If you want a broader monitoring foundation after this, my article on homelab monitoring with Prometheus and Grafana expands the stack beyond Proxmox specifically. And if you are building Docker-based services next, these Docker Compose best practices will save you some future cleanup.

FAQ

Do I need to run Grafana and Prometheus on the Proxmox host itself?

No. In most homelabs, I prefer a separate VM or Docker host. It keeps the monitoring stack isolated and makes maintenance easier.

Can I use a password instead of an API token?

Yes, but I do not recommend it if token auth is available. Tokens are cleaner, easier to rotate, and generally a better habit.

Should I monitor every Proxmox node separately?

Yes. If you have multiple nodes, add each node as a target in Prometheus so you get complete node-level visibility.

What if my Proxmox node uses a self-signed certificate?

Use verify_ssl: false in pve.yml as the short-term fix. Long term, trusted certificates are the better answer.
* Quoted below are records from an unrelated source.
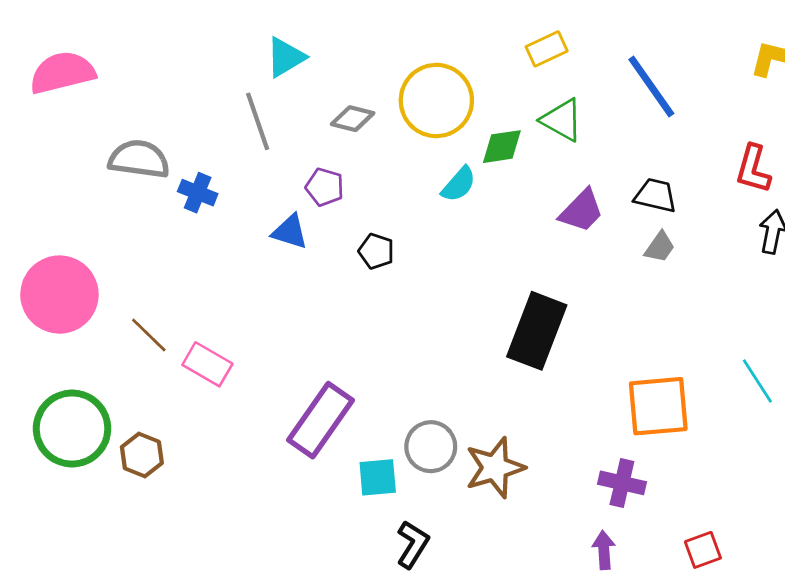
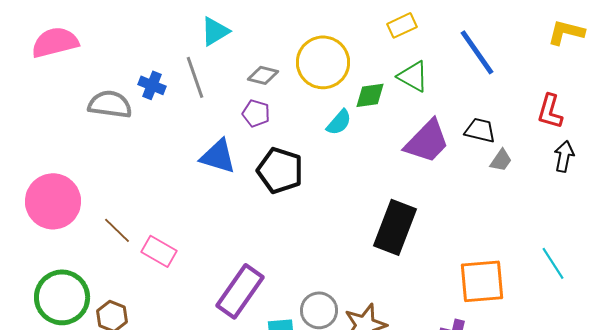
purple pentagon: (325, 187) -> (256, 113), moved
blue cross: (198, 193) -> (152, 85), moved
purple trapezoid: (581, 211) -> (427, 141), size x1.4
blue triangle: (290, 232) -> (218, 156), size x1.4
gray trapezoid: (660, 247) -> (501, 160), moved
black pentagon: (376, 251) -> (280, 170), size x1.8

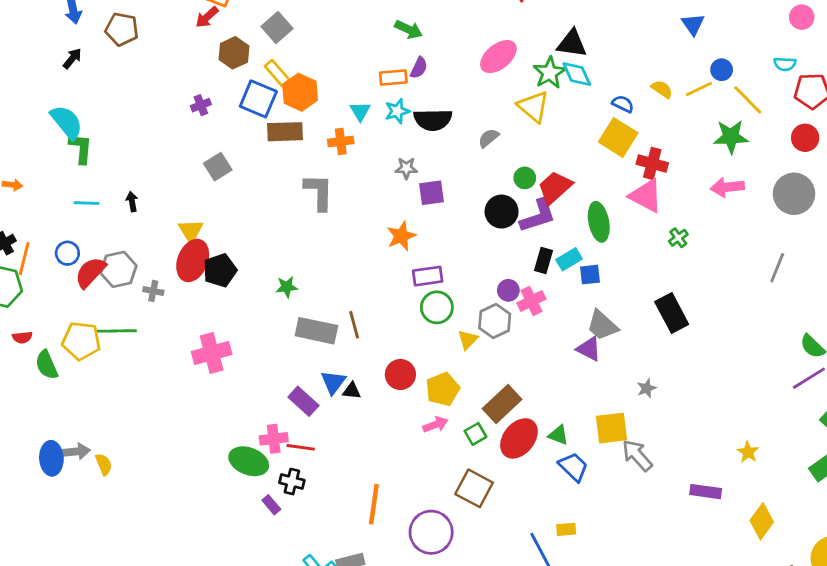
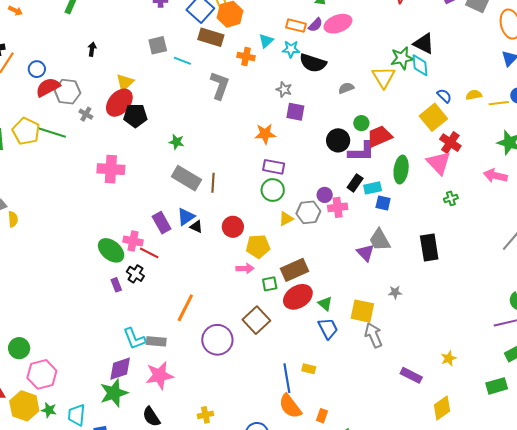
pink ellipse: (498, 57) -> (338, 24), moved
yellow semicircle: (662, 89) -> (474, 95), turned -63
cyan line: (87, 203) -> (182, 61), moved

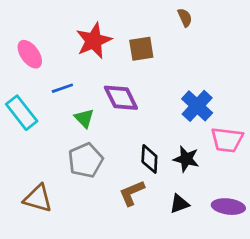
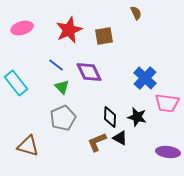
pink ellipse: (30, 54) -> (22, 28), moved, turned -70
blue line: (62, 88) -> (56, 65), moved, turned 56
black triangle: (179, 204) -> (120, 138), moved, turned 49

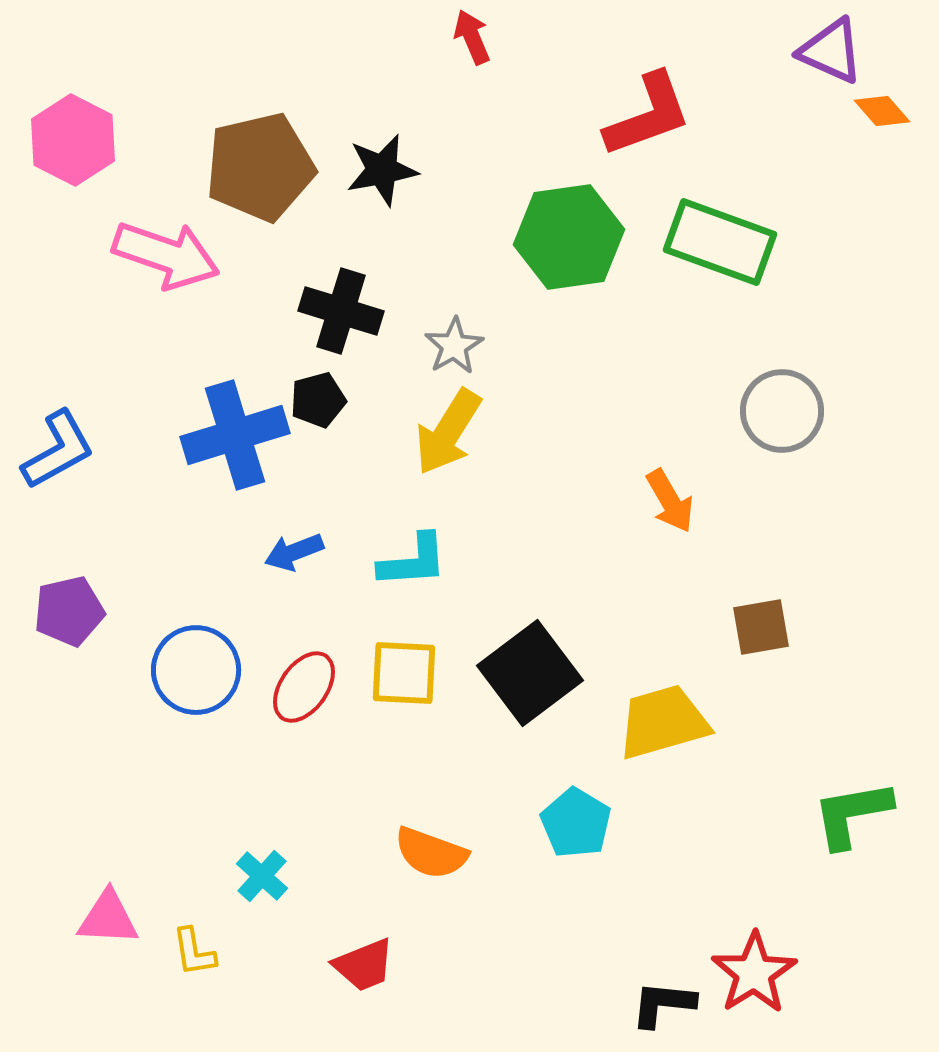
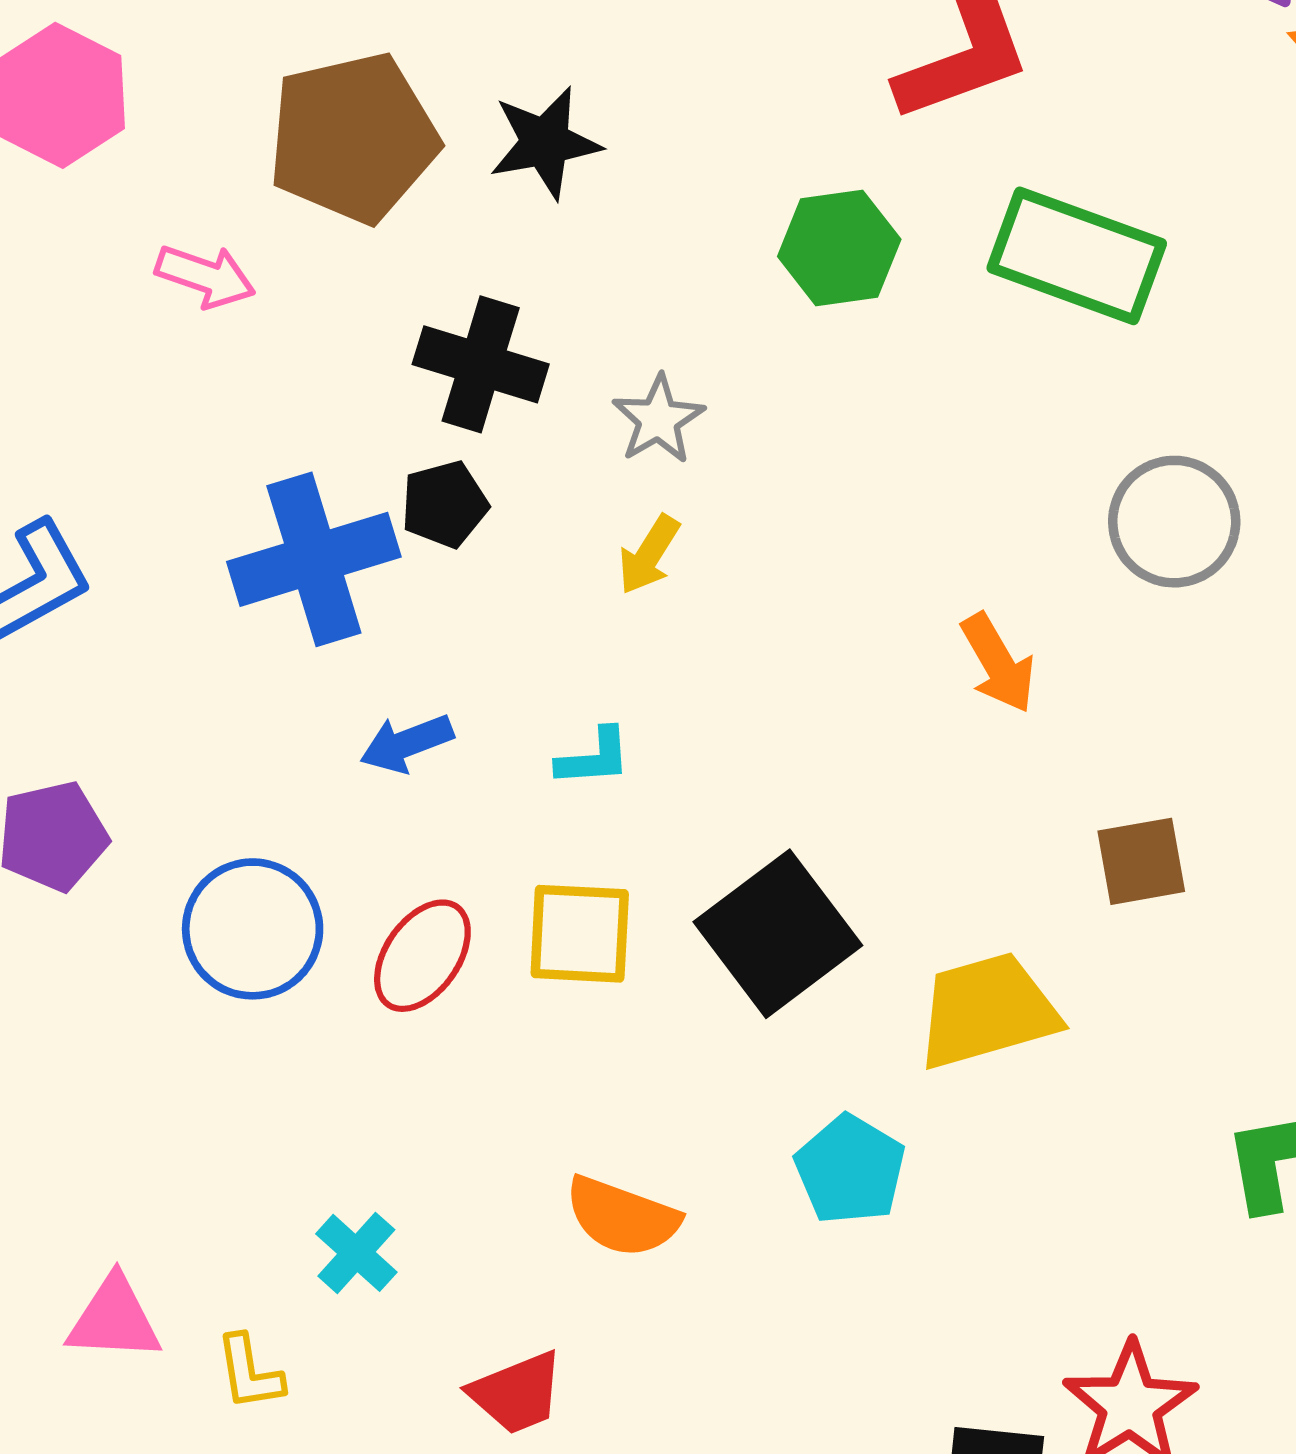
green hexagon: (569, 237) -> (839, 248), size x0.7
pink arrow: (166, 255) -> (205, 276), size x0.6
yellow arrow: (448, 432) -> (649, 555), size x0.6
cyan L-shape: (413, 561) -> (594, 758), size x0.7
Is this enough for alerting too?

It is enough to get started with visibility. Once the data is flowing, you can add Prometheus alert rules or an Alertmanager stack later.

What to learn next

Once you have Proxmox metrics working, the next useful improvements are:

  • add node exporter on important Linux VMs for OS-level metrics
  • monitor your backup jobs and storage pool health
  • put Grafana behind HTTPS and SSO
  • build a few simple alerts for disk exhaustion, host memory pressure, and guest downtime

For official references, keep these handy:

If you came into this feeling overwhelmed by the terminology, that is normal. The trick is to stop treating monitoring like one giant product and start treating it like a small chain of jobs. Proxmox exposes data. The exporter translates it. Prometheus stores it. Grafana shows it. Once that clicks, the setup becomes much easier to manage.

And once you have historical graphs for your cluster, a whole category of weird homelab problems stops feeling mysterious. Which is nice, because the homelab will always invent new ways to be weird.